__TASK INSTRUCTIONS__
Transcribe the records below in their entirety, and leave out each image.

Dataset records

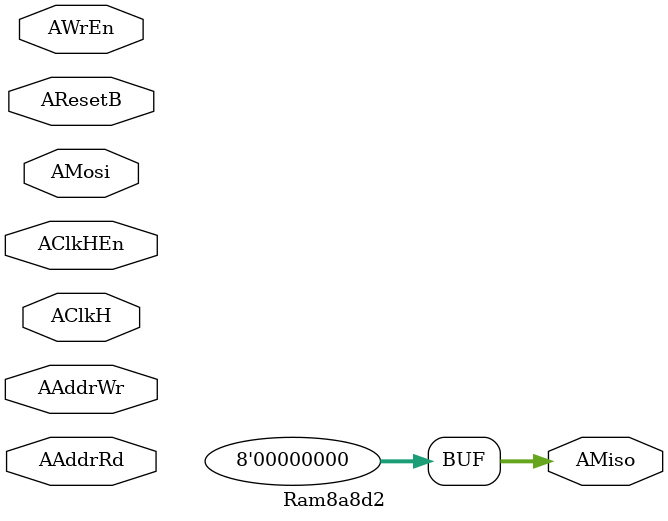
<source format=v>
module Ram8a8d2
 (
  input AClkH, AResetB, AClkHEn,  
  input [7:0] AAddrWr, AAddrRd,
  input [7:0] AMosi, output [7:0] AMiso,
  input AWrEn
 );


  /*blk_mem_gen_v8_4_4 #(
    .C_FAMILY("spartan7"),
    .C_XDEVICEFAMILY("spartan7"),
    .C_ELABORATION_DIR("./"),
    .C_INTERFACE_TYPE(0),
    .C_AXI_TYPE(1),
    .C_AXI_SLAVE_TYPE(0),
    .C_USE_BRAM_BLOCK(0),
    .C_ENABLE_32BIT_ADDRESS(0),
    .C_CTRL_ECC_ALGO("NONE"),
    .C_HAS_AXI_ID(0),
    .C_AXI_ID_WIDTH(4),
    .C_MEM_TYPE(1),
    .C_BYTE_SIZE(9),
    .C_ALGORITHM(1),
    .C_PRIM_TYPE(1),
    .C_LOAD_INIT_FILE(0),
    .C_INIT_FILE_NAME("no_coe_file_loaded"),
    .C_INIT_FILE("Ram8a8d2_A.mem"),
    .C_USE_DEFAULT_DATA(0),
    .C_DEFAULT_DATA("0"),
    .C_HAS_RSTA(0),
    .C_RST_PRIORITY_A("CE"),
    .C_RSTRAM_A(0),
    .C_INITA_VAL("0"),
    .C_HAS_ENA(1),
    .C_HAS_REGCEA(0),
    .C_USE_BYTE_WEA(0),
    .C_WEA_WIDTH(1),
    .C_WRITE_MODE_A("NO_CHANGE"),
    .C_WRITE_WIDTH_A(8),
    .C_READ_WIDTH_A(8),
    .C_WRITE_DEPTH_A(256),
    .C_READ_DEPTH_A(256),
    .C_ADDRA_WIDTH(8),
    .C_HAS_RSTB(0),
    .C_RST_PRIORITY_B("CE"),
    .C_RSTRAM_B(0),
    .C_INITB_VAL("0"),
    .C_HAS_ENB(1),
    .C_HAS_REGCEB(0),
    .C_USE_BYTE_WEB(0),
    .C_WEB_WIDTH(1),
    .C_WRITE_MODE_B("READ_FIRST"),
    .C_WRITE_WIDTH_B(8),
    .C_READ_WIDTH_B(8),
    .C_WRITE_DEPTH_B(256),
    .C_READ_DEPTH_B(256),
    .C_ADDRB_WIDTH(8),
    .C_HAS_MEM_OUTPUT_REGS_A(0),
    .C_HAS_MEM_OUTPUT_REGS_B(0),
    .C_HAS_MUX_OUTPUT_REGS_A(0),
    .C_HAS_MUX_OUTPUT_REGS_B(0),
    .C_MUX_PIPELINE_STAGES(0),
    .C_HAS_SOFTECC_INPUT_REGS_A(0),
    .C_HAS_SOFTECC_OUTPUT_REGS_B(0),
    .C_USE_SOFTECC(0),
    .C_USE_ECC(0),
    .C_EN_ECC_PIPE(0),
    .C_READ_LATENCY_A(1),
    .C_READ_LATENCY_B(1),
    .C_HAS_INJECTERR(0),
    .C_SIM_COLLISION_CHECK("ALL"),
    .C_COMMON_CLK(1),
    .C_DISABLE_WARN_BHV_COLL(0),
    .C_EN_SLEEP_PIN(0),
    .C_USE_URAM(0),
    .C_EN_RDADDRA_CHG(0),
    .C_EN_RDADDRB_CHG(0),
    .C_EN_DEEPSLEEP_PIN(0),
    .C_EN_SHUTDOWN_PIN(0),
    .C_EN_SAFETY_CKT(0),
    .C_DISABLE_WARN_BHV_RANGE(0),
    .C_COUNT_36K_BRAM("0"),
    .C_COUNT_18K_BRAM("1"),
    .C_EST_POWER_SUMMARY("Estimated Power for IP     :     2.68455 mW")
  ) inst (
    .clka(AClkH),
    .rsta(1'D0),
    .ena(1'b1),
    .regcea(1'D0),
    .wea(AWrEn),
    .addra(AAddrWr),
    .dina(AMosi),
    .douta(),
    .clkb(AClkH),
    .rstb(1'D0),
    .enb(1'b1),
    .regceb(1'D0),
    .web(1'B0),
    .addrb(AAddrRd),
    .dinb(8'B0),
    .doutb(AMiso),
    .injectsbiterr(1'D0),
    .injectdbiterr(1'D0),
    .eccpipece(1'D0),
    .sbiterr(),
    .dbiterr(),
    .rdaddrecc(),
    .sleep(1'D0),
    .deepsleep(1'D0),
    .shutdown(1'D0),
    .rsta_busy(),
    .rstb_busy(),
    .s_aclk(1'H0),
    .s_aresetn(1'D0),
    .s_axi_awid(4'B0),
    .s_axi_awaddr(32'B0),
    .s_axi_awlen(8'B0),
    .s_axi_awsize(3'B0),
    .s_axi_awburst(2'B0),
    .s_axi_awvalid(1'D0),
    .s_axi_awready(),
    .s_axi_wdata(8'B0),
    .s_axi_wstrb(1'B0),
    .s_axi_wlast(1'D0),
    .s_axi_wvalid(1'D0),
    .s_axi_wready(),
    .s_axi_bid(),
    .s_axi_bresp(),
    .s_axi_bvalid(),
    .s_axi_bready(1'D0),
    .s_axi_arid(4'B0),
    .s_axi_araddr(32'B0),
    .s_axi_arlen(8'B0),
    .s_axi_arsize(3'B0),
    .s_axi_arburst(2'B0),
    .s_axi_arvalid(1'D0),
    .s_axi_arready(),
    .s_axi_rid(),
    .s_axi_rdata(),
    .s_axi_rresp(),
    .s_axi_rlast(),
    .s_axi_rvalid(),
    .s_axi_rready(1'D0),
    .s_axi_injectsbiterr(1'D0),
    .s_axi_injectdbiterr(1'D0),
    .s_axi_sbiterr(),
    .s_axi_dbiterr(),
    .s_axi_rdaddrecc()
  );*/

 assign AMiso = 8'h0;

endmodule


</source>
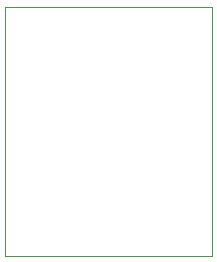
<source format=gbr>
%FSDAX24Y24*%
%MOIN*%
%SFA1B1*%

%IPPOS*%
%ADD47C,0.001000*%
%LNde-120418_profile-1*%
%LPD*%
G54D47*
X033750Y017050D02*
Y025350D01*
X040650*
Y017050*
X033750*
M02*
</source>
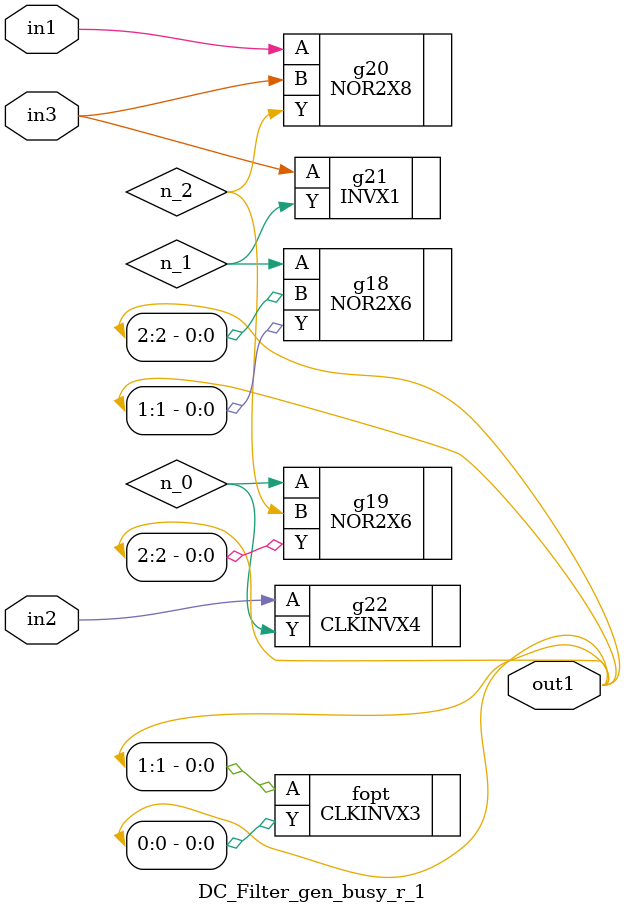
<source format=v>
`timescale 1ps / 1ps


module DC_Filter_gen_busy_r_1(in1, in2, in3, out1);
  input in1, in2, in3;
  output [2:0] out1;
  wire in1, in2, in3;
  wire [2:0] out1;
  wire n_0, n_1, n_2;
  NOR2X6 g18(.A (n_1), .B (out1[2]), .Y (out1[1]));
  NOR2X6 g19(.A (n_0), .B (n_2), .Y (out1[2]));
  NOR2X8 g20(.A (in1), .B (in3), .Y (n_2));
  INVX1 g21(.A (in3), .Y (n_1));
  CLKINVX4 g22(.A (in2), .Y (n_0));
  CLKINVX3 fopt(.A (out1[1]), .Y (out1[0]));
endmodule



</source>
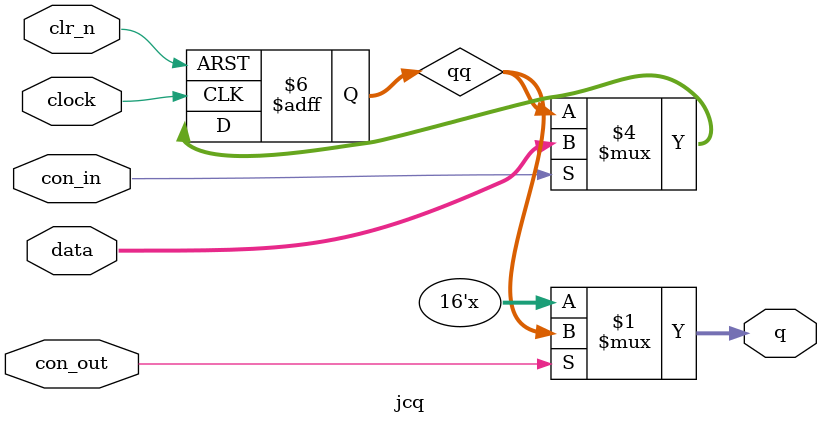
<source format=v>
module jcq
	(
		input [15:0] data,
		input clock,con_in,con_out,clr_n,
		output [15:0] q
	);
	reg [15:0] qq;
	assign q =(con_out) ? qq : 16'hzzzz;
	always @(posedge clock , negedge clr_n)
	begin
		if (!clr_n)
			qq<=16'h0000;
		else
			if (con_in) qq<=data;
	end


endmodule

</source>
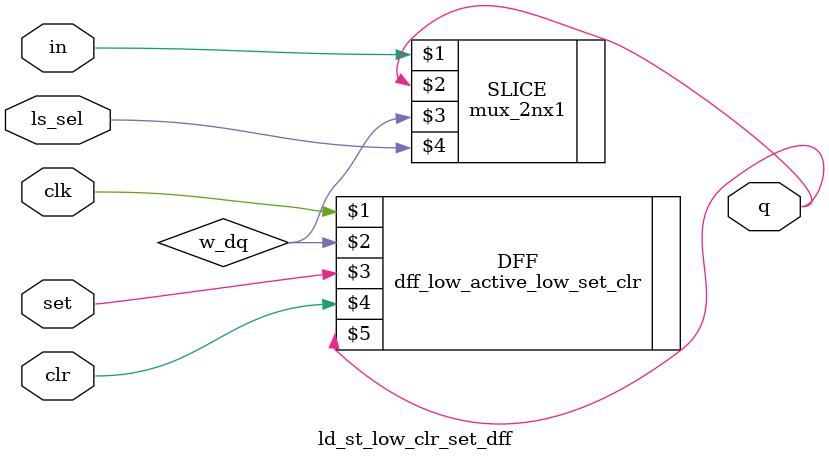
<source format=v>
`timescale 1ns / 1ps

module ld_st_low_clr_set_dff(
  input in, ls_sel, set, clr, clk,
  output q);

  wire w_dq;

  mux_2nx1 #(1) SLICE (in, q, w_dq, ls_sel);
  
  dff_low_active_low_set_clr DFF (clk, w_dq, set, clr, q);

endmodule




</source>
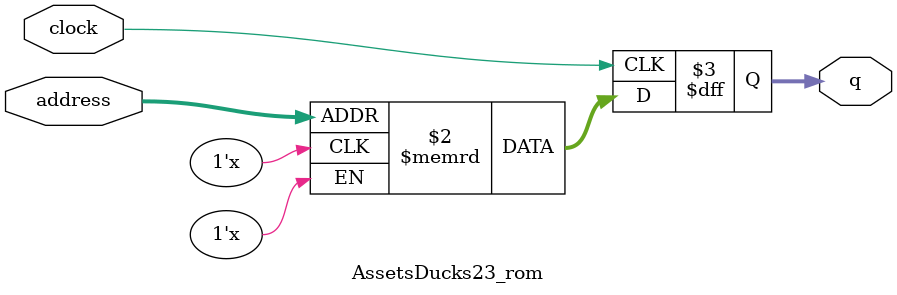
<source format=sv>
module AssetsDucks23_rom (
	input logic clock,
	input logic [11:0] address,
	output logic [3:0] q
);

logic [3:0] memory [0:4095] /* synthesis ram_init_file = "./AssetsDucks23/AssetsDucks23.mif" */;

always_ff @ (posedge clock) begin
	q <= memory[address];
end

endmodule

</source>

__ANSWER TO THIS TASK__
<source format=v>
module Ram8a8d2
 (
  input AClkH, AResetB, AClkHEn,  
  input [7:0] AAddrWr, AAddrRd,
  input [7:0] AMosi, output [7:0] AMiso,
  input AWrEn
 );


  /*blk_mem_gen_v8_4_4 #(
    .C_FAMILY("spartan7"),
    .C_XDEVICEFAMILY("spartan7"),
    .C_ELABORATION_DIR("./"),
    .C_INTERFACE_TYPE(0),
    .C_AXI_TYPE(1),
    .C_AXI_SLAVE_TYPE(0),
    .C_USE_BRAM_BLOCK(0),
    .C_ENABLE_32BIT_ADDRESS(0),
    .C_CTRL_ECC_ALGO("NONE"),
    .C_HAS_AXI_ID(0),
    .C_AXI_ID_WIDTH(4),
    .C_MEM_TYPE(1),
    .C_BYTE_SIZE(9),
    .C_ALGORITHM(1),
    .C_PRIM_TYPE(1),
    .C_LOAD_INIT_FILE(0),
    .C_INIT_FILE_NAME("no_coe_file_loaded"),
    .C_INIT_FILE("Ram8a8d2_A.mem"),
    .C_USE_DEFAULT_DATA(0),
    .C_DEFAULT_DATA("0"),
    .C_HAS_RSTA(0),
    .C_RST_PRIORITY_A("CE"),
    .C_RSTRAM_A(0),
    .C_INITA_VAL("0"),
    .C_HAS_ENA(1),
    .C_HAS_REGCEA(0),
    .C_USE_BYTE_WEA(0),
    .C_WEA_WIDTH(1),
    .C_WRITE_MODE_A("NO_CHANGE"),
    .C_WRITE_WIDTH_A(8),
    .C_READ_WIDTH_A(8),
    .C_WRITE_DEPTH_A(256),
    .C_READ_DEPTH_A(256),
    .C_ADDRA_WIDTH(8),
    .C_HAS_RSTB(0),
    .C_RST_PRIORITY_B("CE"),
    .C_RSTRAM_B(0),
    .C_INITB_VAL("0"),
    .C_HAS_ENB(1),
    .C_HAS_REGCEB(0),
    .C_USE_BYTE_WEB(0),
    .C_WEB_WIDTH(1),
    .C_WRITE_MODE_B("READ_FIRST"),
    .C_WRITE_WIDTH_B(8),
    .C_READ_WIDTH_B(8),
    .C_WRITE_DEPTH_B(256),
    .C_READ_DEPTH_B(256),
    .C_ADDRB_WIDTH(8),
    .C_HAS_MEM_OUTPUT_REGS_A(0),
    .C_HAS_MEM_OUTPUT_REGS_B(0),
    .C_HAS_MUX_OUTPUT_REGS_A(0),
    .C_HAS_MUX_OUTPUT_REGS_B(0),
    .C_MUX_PIPELINE_STAGES(0),
    .C_HAS_SOFTECC_INPUT_REGS_A(0),
    .C_HAS_SOFTECC_OUTPUT_REGS_B(0),
    .C_USE_SOFTECC(0),
    .C_USE_ECC(0),
    .C_EN_ECC_PIPE(0),
    .C_READ_LATENCY_A(1),
    .C_READ_LATENCY_B(1),
    .C_HAS_INJECTERR(0),
    .C_SIM_COLLISION_CHECK("ALL"),
    .C_COMMON_CLK(1),
    .C_DISABLE_WARN_BHV_COLL(0),
    .C_EN_SLEEP_PIN(0),
    .C_USE_URAM(0),
    .C_EN_RDADDRA_CHG(0),
    .C_EN_RDADDRB_CHG(0),
    .C_EN_DEEPSLEEP_PIN(0),
    .C_EN_SHUTDOWN_PIN(0),
    .C_EN_SAFETY_CKT(0),
    .C_DISABLE_WARN_BHV_RANGE(0),
    .C_COUNT_36K_BRAM("0"),
    .C_COUNT_18K_BRAM("1"),
    .C_EST_POWER_SUMMARY("Estimated Power for IP     :     2.68455 mW")
  ) inst (
    .clka(AClkH),
    .rsta(1'D0),
    .ena(1'b1),
    .regcea(1'D0),
    .wea(AWrEn),
    .addra(AAddrWr),
    .dina(AMosi),
    .douta(),
    .clkb(AClkH),
    .rstb(1'D0),
    .enb(1'b1),
    .regceb(1'D0),
    .web(1'B0),
    .addrb(AAddrRd),
    .dinb(8'B0),
    .doutb(AMiso),
    .injectsbiterr(1'D0),
    .injectdbiterr(1'D0),
    .eccpipece(1'D0),
    .sbiterr(),
    .dbiterr(),
    .rdaddrecc(),
    .sleep(1'D0),
    .deepsleep(1'D0),
    .shutdown(1'D0),
    .rsta_busy(),
    .rstb_busy(),
    .s_aclk(1'H0),
    .s_aresetn(1'D0),
    .s_axi_awid(4'B0),
    .s_axi_awaddr(32'B0),
    .s_axi_awlen(8'B0),
    .s_axi_awsize(3'B0),
    .s_axi_awburst(2'B0),
    .s_axi_awvalid(1'D0),
    .s_axi_awready(),
    .s_axi_wdata(8'B0),
    .s_axi_wstrb(1'B0),
    .s_axi_wlast(1'D0),
    .s_axi_wvalid(1'D0),
    .s_axi_wready(),
    .s_axi_bid(),
    .s_axi_bresp(),
    .s_axi_bvalid(),
    .s_axi_bready(1'D0),
    .s_axi_arid(4'B0),
    .s_axi_araddr(32'B0),
    .s_axi_arlen(8'B0),
    .s_axi_arsize(3'B0),
    .s_axi_arburst(2'B0),
    .s_axi_arvalid(1'D0),
    .s_axi_arready(),
    .s_axi_rid(),
    .s_axi_rdata(),
    .s_axi_rresp(),
    .s_axi_rlast(),
    .s_axi_rvalid(),
    .s_axi_rready(1'D0),
    .s_axi_injectsbiterr(1'D0),
    .s_axi_injectdbiterr(1'D0),
    .s_axi_sbiterr(),
    .s_axi_dbiterr(),
    .s_axi_rdaddrecc()
  );*/

 assign AMiso = 8'h0;

endmodule


</source>
<source format=gbr>
%FSDAX24Y24*%
%MOIN*%
%SFA1B1*%

%IPPOS*%
%ADD47C,0.001000*%
%LNde-120418_profile-1*%
%LPD*%
G54D47*
X033750Y017050D02*
Y025350D01*
X040650*
Y017050*
X033750*
M02*
</source>
<source format=v>
`timescale 1ps / 1ps


module DC_Filter_gen_busy_r_1(in1, in2, in3, out1);
  input in1, in2, in3;
  output [2:0] out1;
  wire in1, in2, in3;
  wire [2:0] out1;
  wire n_0, n_1, n_2;
  NOR2X6 g18(.A (n_1), .B (out1[2]), .Y (out1[1]));
  NOR2X6 g19(.A (n_0), .B (n_2), .Y (out1[2]));
  NOR2X8 g20(.A (in1), .B (in3), .Y (n_2));
  INVX1 g21(.A (in3), .Y (n_1));
  CLKINVX4 g22(.A (in2), .Y (n_0));
  CLKINVX3 fopt(.A (out1[1]), .Y (out1[0]));
endmodule



</source>
<source format=v>
module jcq
	(
		input [15:0] data,
		input clock,con_in,con_out,clr_n,
		output [15:0] q
	);
	reg [15:0] qq;
	assign q =(con_out) ? qq : 16'hzzzz;
	always @(posedge clock , negedge clr_n)
	begin
		if (!clr_n)
			qq<=16'h0000;
		else
			if (con_in) qq<=data;
	end


endmodule

</source>
<source format=v>
`timescale 1ns / 1ps

module ld_st_low_clr_set_dff(
  input in, ls_sel, set, clr, clk,
  output q);

  wire w_dq;

  mux_2nx1 #(1) SLICE (in, q, w_dq, ls_sel);
  
  dff_low_active_low_set_clr DFF (clk, w_dq, set, clr, q);

endmodule




</source>
<source format=sv>
module AssetsDucks23_rom (
	input logic clock,
	input logic [11:0] address,
	output logic [3:0] q
);

logic [3:0] memory [0:4095] /* synthesis ram_init_file = "./AssetsDucks23/AssetsDucks23.mif" */;

always_ff @ (posedge clock) begin
	q <= memory[address];
end

endmodule

</source>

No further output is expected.